Tabi biz yerel medya mensupları da doğal olarak buna anında tepki gösterdik ve bu tepkimize; bizlerin içinden çıkan, sevdiğimiz, saydığımız bir meslek mensubumuz olan Başkan Yavaş’ın Basın Koordinatörü kardeşim Volkan Memduh Gültekin’ten “Bu toplantıda yer darlığı neden ile sadece ulusal medya mensuplarını çağırdık, siz değerli yerel medya mensuplarımızı radyo temsilcileri ile birkaç gün içinde ayrı bir toplantıya davet edeceğiz” şeklinde bir açıklama geldi. Bizler de bu davete icabet ederek adeta “ağzımıza çalınan bal” ile yetinmek durumunda bırakıldık.
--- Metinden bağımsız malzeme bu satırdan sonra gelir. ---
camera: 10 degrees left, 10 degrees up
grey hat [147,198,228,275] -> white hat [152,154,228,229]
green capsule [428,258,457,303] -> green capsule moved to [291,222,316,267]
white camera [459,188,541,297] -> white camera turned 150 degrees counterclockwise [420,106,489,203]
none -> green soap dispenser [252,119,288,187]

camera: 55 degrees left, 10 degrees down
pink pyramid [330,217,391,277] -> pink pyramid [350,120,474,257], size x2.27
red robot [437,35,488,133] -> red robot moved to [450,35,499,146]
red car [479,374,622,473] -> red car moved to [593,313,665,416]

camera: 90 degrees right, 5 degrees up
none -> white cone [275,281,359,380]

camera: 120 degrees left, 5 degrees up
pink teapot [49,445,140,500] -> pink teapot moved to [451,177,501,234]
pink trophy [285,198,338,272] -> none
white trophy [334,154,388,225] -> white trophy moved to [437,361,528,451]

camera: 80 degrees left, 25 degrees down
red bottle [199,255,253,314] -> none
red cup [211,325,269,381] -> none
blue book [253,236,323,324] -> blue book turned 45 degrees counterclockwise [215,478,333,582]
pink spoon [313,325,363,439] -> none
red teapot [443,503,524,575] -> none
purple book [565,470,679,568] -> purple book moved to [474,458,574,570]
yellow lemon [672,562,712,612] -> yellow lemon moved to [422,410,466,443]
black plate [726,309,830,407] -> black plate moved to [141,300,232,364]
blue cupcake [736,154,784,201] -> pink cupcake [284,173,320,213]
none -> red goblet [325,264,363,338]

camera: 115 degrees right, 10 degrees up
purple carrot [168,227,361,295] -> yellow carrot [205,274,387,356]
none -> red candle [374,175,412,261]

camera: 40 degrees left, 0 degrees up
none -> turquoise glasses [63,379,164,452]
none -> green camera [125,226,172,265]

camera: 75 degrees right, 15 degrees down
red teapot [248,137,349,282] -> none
Bu olayın üzerinden yıllar geçti, bu süreç içerisinde Başkan Mansur Yavaş birçok toplantı yaptı, birçok açılış düzenledi. Bizler de bu açılış ve toplantılara davet edildiğimiz müddetçe katıldık, haberlerini geniş bir şekilde yaptık. Ve ayrıyeten bu süre zarfında Belediye Basın Bürosu tarafından tüm medyaya servis edilen haberlerin hemen hemen hepsini geniş bir şekilde gazetelerimizin sayfalarında ve internet haber sitelerimizde kullandık.
Şimdi gelelim zurnanın zırt dediği yere… Yazımın başında belirttiğim ve Cumartesi günü “görkemli bir şekilde” açılışı yapılan “Başkent Ankara Kalkınma Projesi”nin birkaç gün öncesinde tanıtımı “ulusal medya temsilcilerine” yapıldı. Evet yanlış okumadınız Başkan Mansur Yavaş Ankara’daki “ulusal medya temsilcilerine” BAKAP Projesi’nin açılış öncesinde gezdirerek kapsamlı bir tanıtım yaptı. Ve yine biz “dış kapının dış mandalları” olan “yerel medya mensupları” bu toplantıya davet edilmedik.
Toplantıya davet edilen birçok ulusal medya mensubu ne bu projeyi ne de Ankara Büyükşehir Belediyesi’nin diğer projelerinden haberi yoktu, yayın organlarında hiç haber bile yapmamışlardı. Oysa ki neredeyse hemen her gün yerel gazetelerine, internet sitelerine “sayfa sayfa” bu haberleri kullanan ve tüm proje ve gelişmelerden kapsamlı bir şekilde bilgi sahibi olan biz “yerel medya mensupları” yine ötelendik, ayrıştırıldık.
Biraz uzun uzadıya içimi döktüm sizlere ancak maalesef bir gün Mansur Başkan’ın toplantısında olan bu “ayrıştırma” başka bir gün bir Bakan’ın toplantısında sürekli başımıza geliyor ve gelecek. Ne yazık ki, Başkent Ankara’nın sorunlarını, sıkıntılarını, güzelliklerini, yapılan iyi projeleri kamuoyuna duyuran biz “yerel gazeteciler” işimizi yani “tarafsız gazeteciliğimizi” yapmaya devam edeceğiz.